The invention relates to a process and a measurement device for heavy current testing of semiconductor components (hereinafter called chips). The chips to be tested can be present on wafers of semiconductor material (hereinafter called semiconductor wafers). The chips to be tested can also be individual chips cut from the semiconductor wafers.
For electrical testing of semiconductor components, especially power semiconductors, such as bipolar power transistors, MOS-FETS, power diodes and IGBTs, they are tested for heavy current suitability by applying a high measurement current (typically in the range from roughly 2 A to 200 A).
In doing so the chips which have not yet been installed in their housings and which are located next to one another (not yet separated) on the semiconductor wafer make electrical contact with the contact surfaces of the front of the chip via test contacts.
Contact-making takes place typically via a so-called needle card or probe card which consists of an arrangement of extremely fine probes which is geometrically matched to the chip which is to be tested. The needle card is connected to the test system which has current and voltage sources and different electrical measurement instruments for electrical testing of the chip.
Especially when testing heavy current components, but also for other semiconductor components, such as microprocessors, overloading of the individual probes and/or contact points between the probe and tested chip can occur due to overly high test currents. These current peaks subsequently lead to damage to the probes and/or the chip which is to be tested due to the high temperatures which occur in the process.
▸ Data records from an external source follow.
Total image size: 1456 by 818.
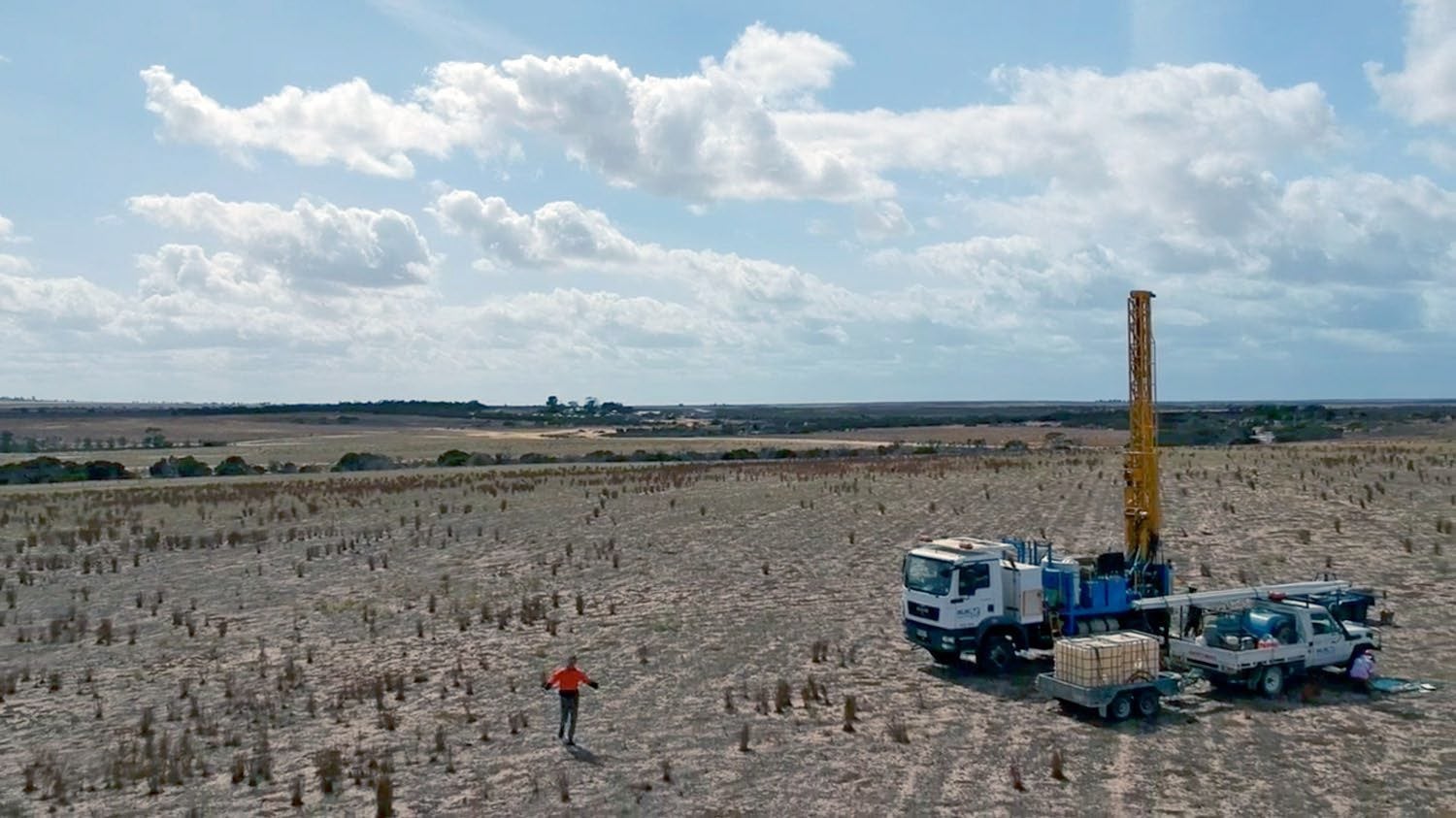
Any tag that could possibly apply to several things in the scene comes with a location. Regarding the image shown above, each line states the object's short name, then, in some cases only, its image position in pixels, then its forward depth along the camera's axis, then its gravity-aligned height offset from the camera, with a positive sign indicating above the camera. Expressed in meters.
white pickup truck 17.17 -3.47
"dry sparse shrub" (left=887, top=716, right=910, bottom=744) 15.40 -4.23
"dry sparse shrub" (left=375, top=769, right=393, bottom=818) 12.84 -4.26
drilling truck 18.53 -3.06
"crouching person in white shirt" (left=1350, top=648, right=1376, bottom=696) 17.53 -3.89
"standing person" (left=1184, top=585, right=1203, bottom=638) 19.41 -3.48
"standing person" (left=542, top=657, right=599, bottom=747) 15.16 -3.54
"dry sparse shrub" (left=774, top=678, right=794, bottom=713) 16.92 -4.16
These overcurrents (current spikes) can have various causes; examples include the following:    1. Asymmetrical current distribution for probes connected in parallel: When currents are being measured which are higher than the current carrying capacity of individual probes, the test current is routed over two or more probes which are connected in parallel. In the ideal case the test current is divided uniformly among the probes. But in practice, for example due to the poorly conducting dirt (oxidation) on the contact points, differences occur in the contact resistances of the individual probes connected in parallel, which then leads to unequal current distribution between the probes and to overloading of individual probes.    2. If a chip is tested which for example has a defect which leads to a short circuit of the current source, the maximally flowing test current is determined by the current limitation of the source. Current limitations of the sources which are set too high or which react too slowly can lead to overloading of the probes.
For a long time the problem was solved by defective probes or even complete probe cards being replaced.
Another approach to prevention of overcurrents with probes connected in parallel is the use of resistors connected in series to the individual probes for current balancing. But to be effective they should be much larger than the variation of the contact resistances of the individual probes. But this increases the total resistance of the measurement path. This is especially undesirable in heavy current measurements.